Birisi, Bir şey Olmak Zorunda mısın?

“Kabaklı strudel…” Kulağa şifre gibi geliyordu. “Ceviz mi… yoksa üzüm mü… yoksa ikisi birden mi… yoksa hiçbiri mi…” Ne fark ederdi? Bu sadece dış görünümdü, satıhtaki gölgeler; oysa o öteye geçmek, öze inmek istiyordu.

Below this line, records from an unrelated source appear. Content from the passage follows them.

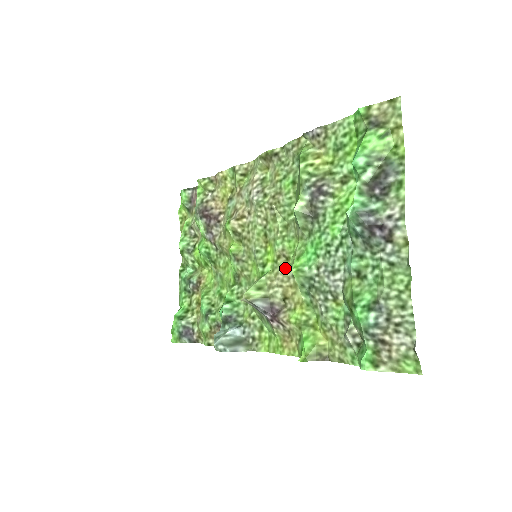
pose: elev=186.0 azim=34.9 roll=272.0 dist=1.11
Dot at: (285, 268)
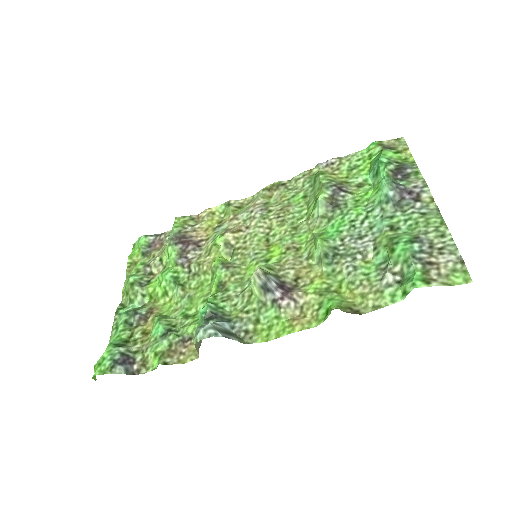
Dot at: (296, 256)
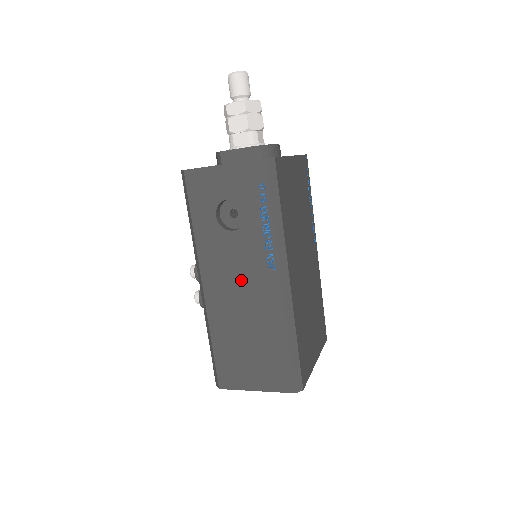
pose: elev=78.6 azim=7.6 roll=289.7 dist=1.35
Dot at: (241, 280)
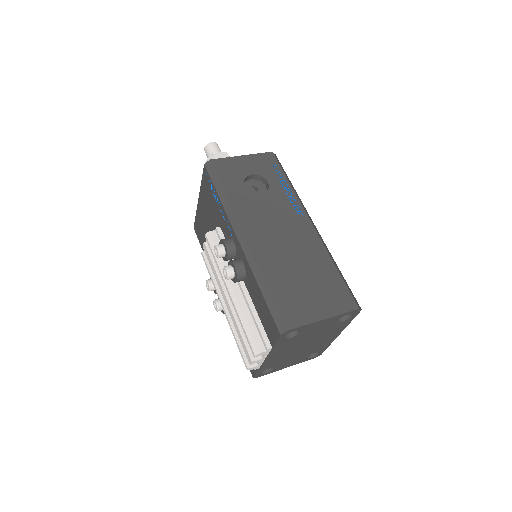
Dot at: (279, 226)
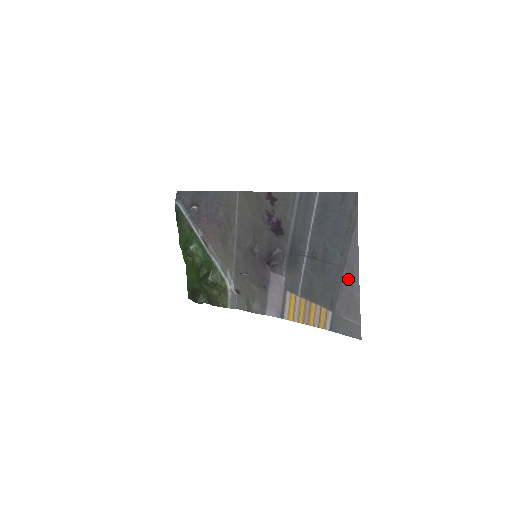
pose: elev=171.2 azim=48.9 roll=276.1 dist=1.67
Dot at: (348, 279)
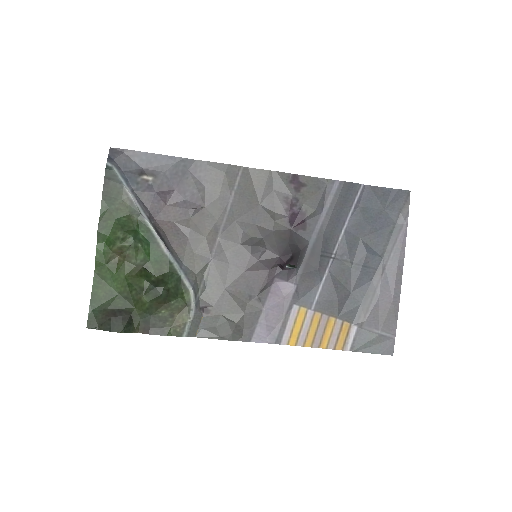
Dot at: (387, 284)
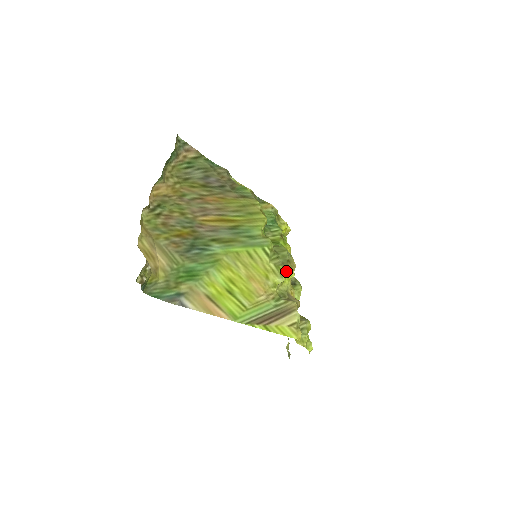
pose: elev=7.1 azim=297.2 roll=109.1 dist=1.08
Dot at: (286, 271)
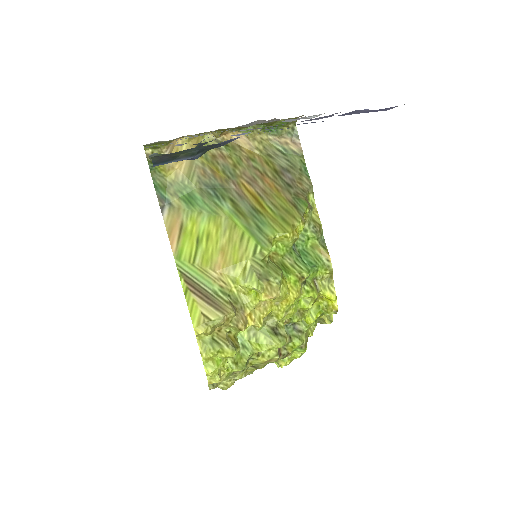
Dot at: (255, 282)
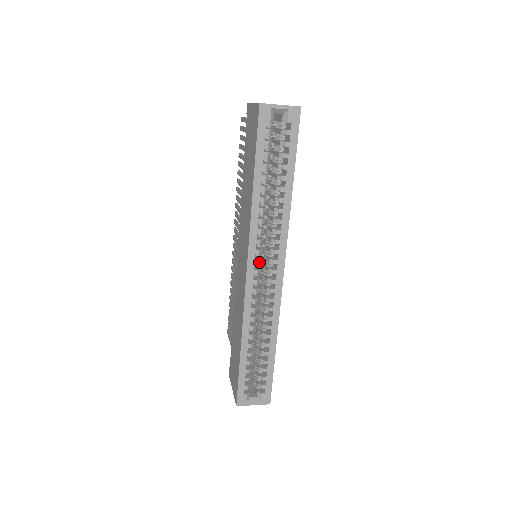
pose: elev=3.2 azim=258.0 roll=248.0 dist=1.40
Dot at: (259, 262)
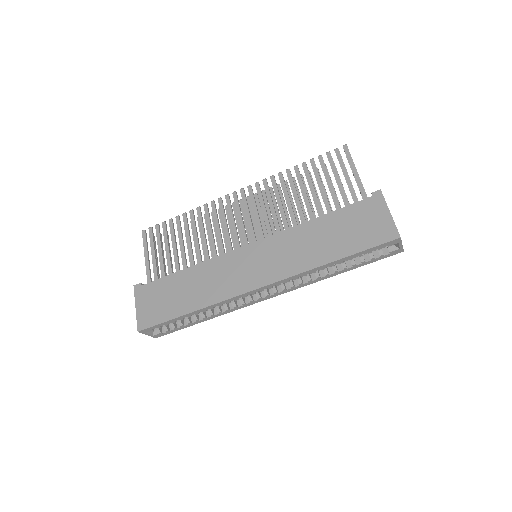
Dot at: (270, 287)
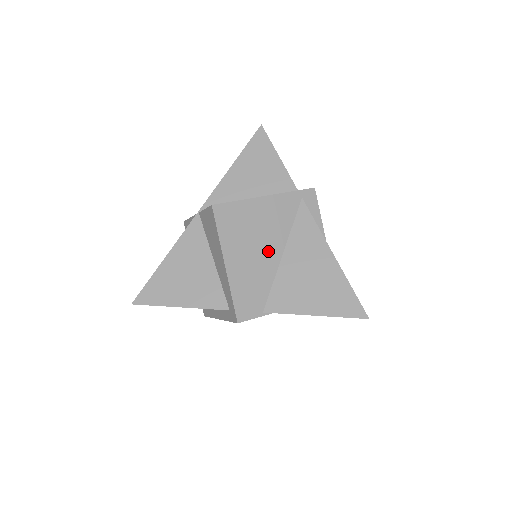
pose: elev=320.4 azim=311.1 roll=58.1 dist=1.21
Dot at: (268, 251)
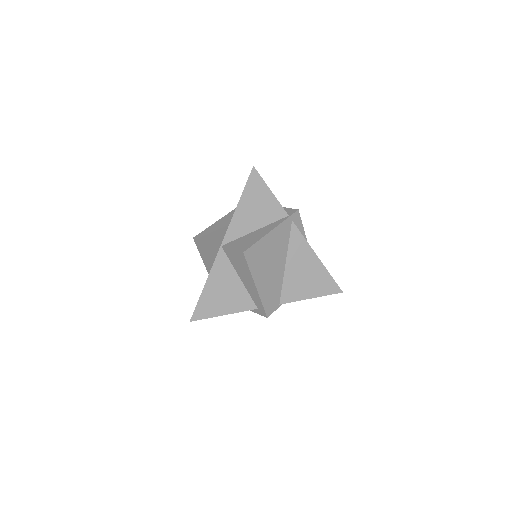
Dot at: (278, 266)
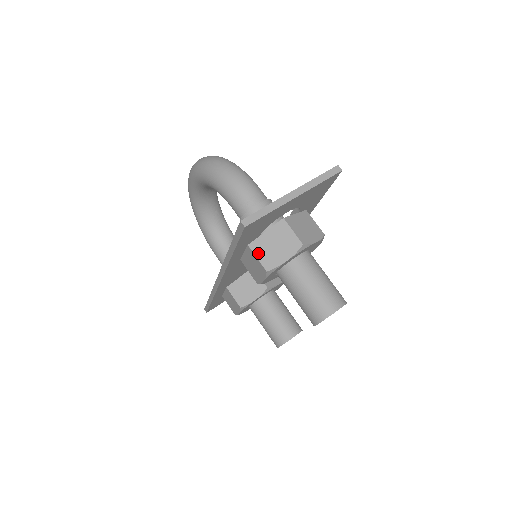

“Neden hepiniz aşkımı itiraf etmemi istiyorsunuz? Sevgililerimizi onlara duyduğumuz hisler konusunda ille de bilgilendirmeli miyiz? Bunu ilan etmek, karşılığında bir şey istediğin manasına gelmiyor mu? Her aşk ilanı, bir bencillik bildirgesi değil midir?”

“Ah garibim benim merak etme, harika bir akşam yemeği olacak. Güven bana, çok beğenecek.” diye onu teselli etti Alegre, felsefesini tümüyle gözardı ederek.

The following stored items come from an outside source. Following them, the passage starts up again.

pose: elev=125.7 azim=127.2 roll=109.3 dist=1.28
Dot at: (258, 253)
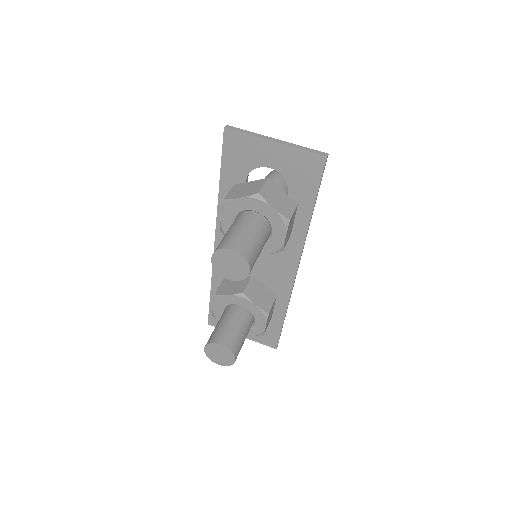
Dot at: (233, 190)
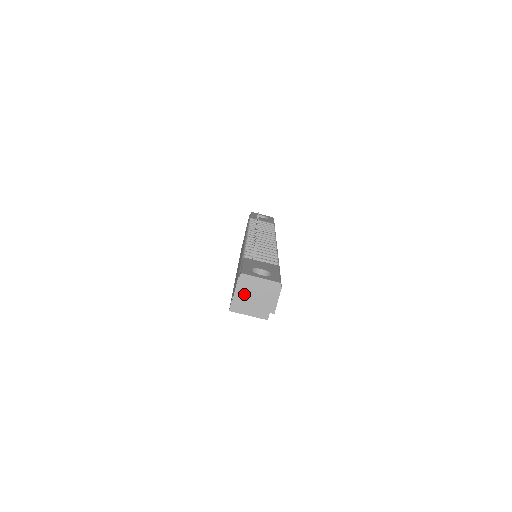
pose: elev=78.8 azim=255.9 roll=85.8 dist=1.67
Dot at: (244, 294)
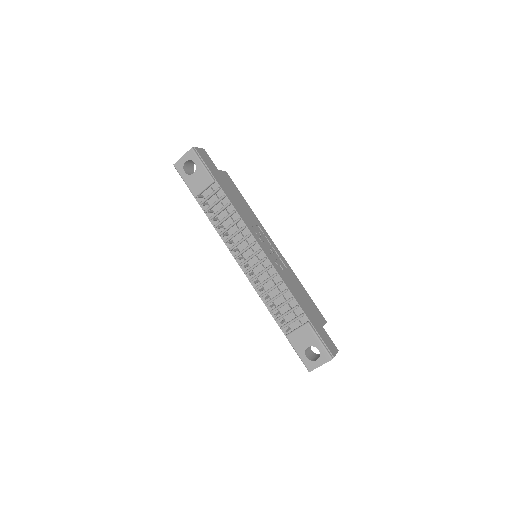
Dot at: occluded
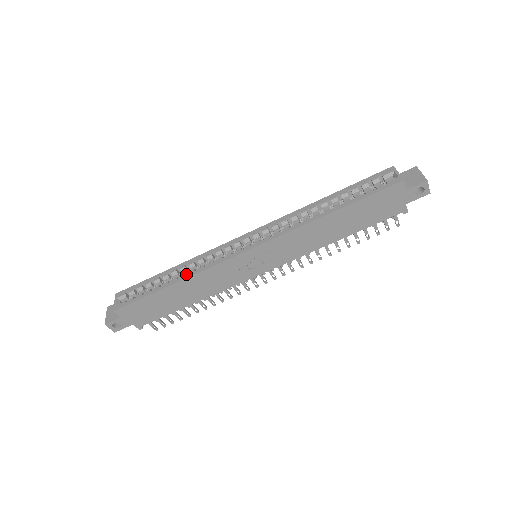
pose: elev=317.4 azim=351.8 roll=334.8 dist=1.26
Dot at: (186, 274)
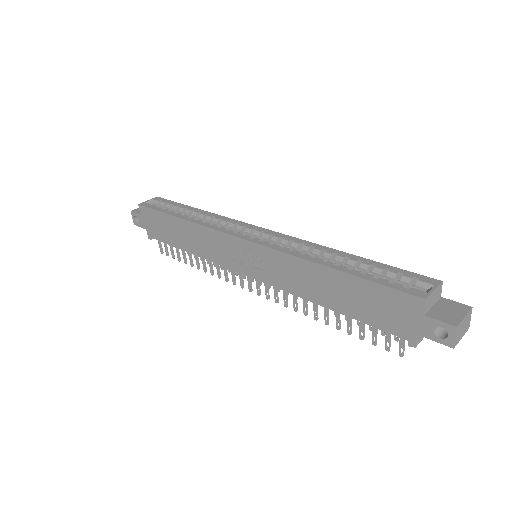
Dot at: (197, 220)
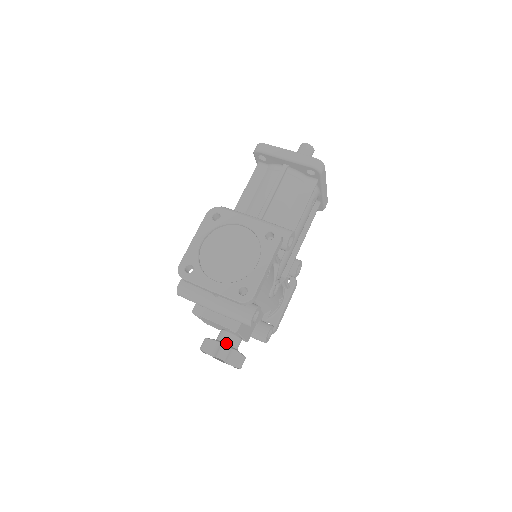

Ama bu telaş neden? Görüntüler, arkalarındaki gerçeği görmemizi engellemekten başka ne işe yarar? Ben kendimden o kadar da emin olmadığım halde neden hepiniz benim için uğraşıyorsunuz? Ben kimim, ne istiyorum, illa ki istemek zorunda mıyım… birini, bir şeyi… illa ki olmak zorunda mıyım… birisi, bir şey? Belki aşk, sevgiliyi kazanmayı değil, kendini onda kaybetmeyi gerektirir. Kendini kaybettiğinde ve ego kuleni yıktığında karşılığında sevilmişsin sevilmemişsin ne fark eder? Kaşılığında bir şey almayı beklemeden vermeye başladığın anda bütün evren Ginseng olacak. Ginseng! Ginseng!